From the data processing inequality it follows trivially that:

$$I(X;Z) \le I(X,Y;Z),\quad I(X;Y) \le I(X,Y;Z)$$

Is there a more specific connection between $I(X,Y;Z)$ and $I(X;Z)$ and $I(Y;Z)$? For example, if $I(X;Z)=0$, I can see intuitively that $I(X,Y;Z) = I(Y;Z)$, and this is not a consequence of the data processing inequalities; so there must be another connection.


I just want to add one thing to becko's nice answer.

For example, if $I(X;Z)=0$,I can see intuitively that $I(X,Y;Z)=I(Y;Z)$ and this is not a consequence of the data processing inequalities; so there must be another connection.

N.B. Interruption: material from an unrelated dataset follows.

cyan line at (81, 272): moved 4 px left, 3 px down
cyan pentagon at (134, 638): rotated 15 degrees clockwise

This intuitive statement is false! The classic example is if Z = X xor Y, and X and Y are independent random binary variables. Each of the mutual information is zero, $I(X;Z)=I(Y;Z)=0$, but $(X,Y;Z)=1$. This is the classic case of "synergistic" variables. I.e., X and Y together have information that neither has individually. A different (and more useful, I think) breakdown of these types of relationships is given by Beer & Williams in their classic paper introducing "Partial Information Decomposition". Though, please note, that the measure of redundancy that they propose their is not unique, some followup papers from Griffith & Koch, and others, consider this.

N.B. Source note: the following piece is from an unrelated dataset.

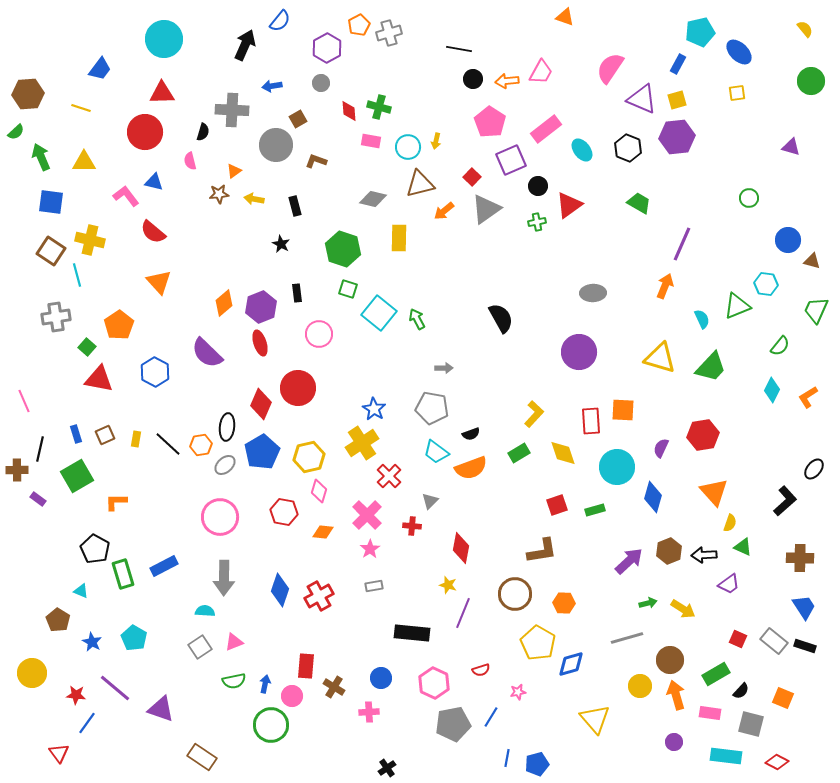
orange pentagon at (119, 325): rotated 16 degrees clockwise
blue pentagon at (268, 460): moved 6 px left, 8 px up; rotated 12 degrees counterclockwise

  • $\begingroup$ Thanks. It also follows from the equations in my answer that my original example is wrong :) $\endgroup$ – becko Feb 25 '16 at 14:17
  • $\begingroup$ Right! I didn't catch that. The condition for additivity, $I(X,Y;Z) = I(X;Z) + I(Y;Z)$, requires that something called the interaction information: en.wikipedia.org/wiki/Interaction_information is zero. $\endgroup$ – Greg Ver Steeg Feb 26 '16 at 15:22

$X$ and $Y$ independent

The simplest case is when $X$ and $Y$ are independent. In this case $H(X,Y) = H(X) + H(Y)$ and $H(X,Y|Z) = H(X|Z) + H(Y|Z)$ (note that I am assuming that $X,Y$ are independent even when $Z$ is given). Then it follows from the identities:

$$I(X,Y;Z) = H(X,Y) - H(X,Y|Z)$$ $$I(X;Z) = H(X) - H(X|Z)$$ $$I(Y;Z) = H(Y) - H(Y|Z)$$


$$I(X,Y;Z) = I(X;Z) + I(Y;Z)$$

$X$ and $Y$ not independent

In general, $X$ and $Y$ may not be independent, and we have:

$$H(X,Y)=H(X)+H(Y)-I(X;Y)$$ $$H(X,Y|Z)=H(X|Z)+H(Y|Z)-I(X;Y|Z)$$

so it follows that:

$$I(X,Y;Z) = I(X;Z) + I(Y;Z) + I(X;Y;Z)$$

where $I(X;Y;Z) = I(X;Y|Z) - I(X;Y)$ is the interaction information, and measures the information shared by all 3 variables. It can be positive, zero, or negative, so not much else can be said. Intuitively, $I(X;Z) + I(Y;Z)$ only measures the information that $X$ and $Y$ each give by itself, but misses the additional information gained by considering $X$ and $Y$ together (if $I(X;Y;Z)$ is positive), or over counts the common information that both $X$ and $Y$ give about $Z$ (if $I(X;Y;Z)$ is negative); in reality, $I(X;Y;Z)$ measures the balance between these two effects.

Another way to write this result is using the chain rule for conditional entropy:

$$I(X,Y;Z) = I(X;Z) + I(Y;Z|X)$$

However in this last form the explicit connection between $I(X,Y;Z)$ and $I(X;Z),I(Y;Z)$ is lost.